**WORK TASK 1:** Return the passage of the report on the Kabul wedding bombing that starts with "The blast occurred" and goes on through "of relative calm.".
**WORK TASK 2:** Using the report on the Kabul wedding bombing, explain in one to three sentences the purpose the August 7 Taliban car bomb was meant to serve, and state who made up most of those it wounded.

**DOCUMENT SEGMENT:**
A suicide-bomb blast ripped through a wedding party on a busy Saturday night in Afghanistan's capital and dozens of people were killed or wounded, a government official said. More than 1,000 people had been invited, one witness said, as fears grew that it could be the deadliest attack in Kabul this year. Interior Ministry spokesman Nusrat Rahimi told The Associated Press the attacker set off explosives among the wedding participants. Both the Taliban and a local affiliate of the Islamic State group carry out bloody attacks in the capital.
The blast occurred near the stage where musicians were and "all the youths, children and all the people who were there were killed," witness Gul Mohammad said. One of the wounded, Mohammad Toofan, said that "a lot of guests were martyred." Officials were not expected to release a toll until daytime Sunday.
"There are so many dead and wounded," said Ahmad Omid, a survivor who said about 1,200 guests had been invited to the wedding for his father's cousin. "I was with the groom in the other room when we heard the blast and then I couldn't find anyone. Everyone was lying all around the hall."
Outside a local hospital, families wailed. Others were covered in blood. The blast at the Dubai City wedding hall in western Kabul, a part of the city that many in the minority Shiite Hazara community call home, shattered a period of relative calm.
On August 7, a Taliban car bomb aimed at Afghan security forces detonated on the same road, killing 14 people and wounding 145, most of them women, children and other civilians. Kabul's huge, brightly lit wedding halls are centers of community life in a city weary of decades of war, with thousands of dollars spent on a single evening.

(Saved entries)
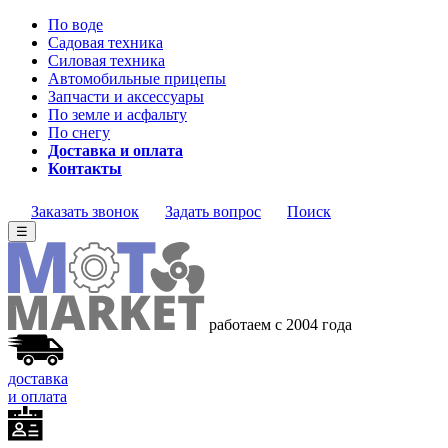
По воде
Садовая техника
Силовая техника
Автомобильные прицепы
Запчасти и аксессуары
По земле и асфальту
По снегу
Доставка и оплата
Контакты
Заказать звонок
Задать вопрос
Поиск
☰
работаем с 2004 года
доставка
и оплата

**EXPECTED ANSWER 1:**
The blast occurred near the stage where musicians were and "all the youths, children and all the people who were there were killed," witness Gul Mohammad said. One of the wounded, Mohammad Toofan, said that "a lot of guests were martyred." Officials were not expected to release a toll until daytime Sunday.
"There are so many dead and wounded," said Ahmad Omid, a survivor who said about 1,200 guests had been invited to the wedding for his father's cousin. "I was with the groom in the other room when we heard the blast and then I couldn't find anyone. Everyone was lying all around the hall."
Outside a local hospital, families wailed. Others were covered in blood. The blast at the Dubai City wedding hall in western Kabul, a part of the city that many in the minority Shiite Hazara community call home, shattered a period of relative calm.

**EXPECTED ANSWER 2:** The August 7 Taliban car bomb was aimed at Afghan security forces. It killed 14 people and wounded 145, most of whom were women, children and other civilians.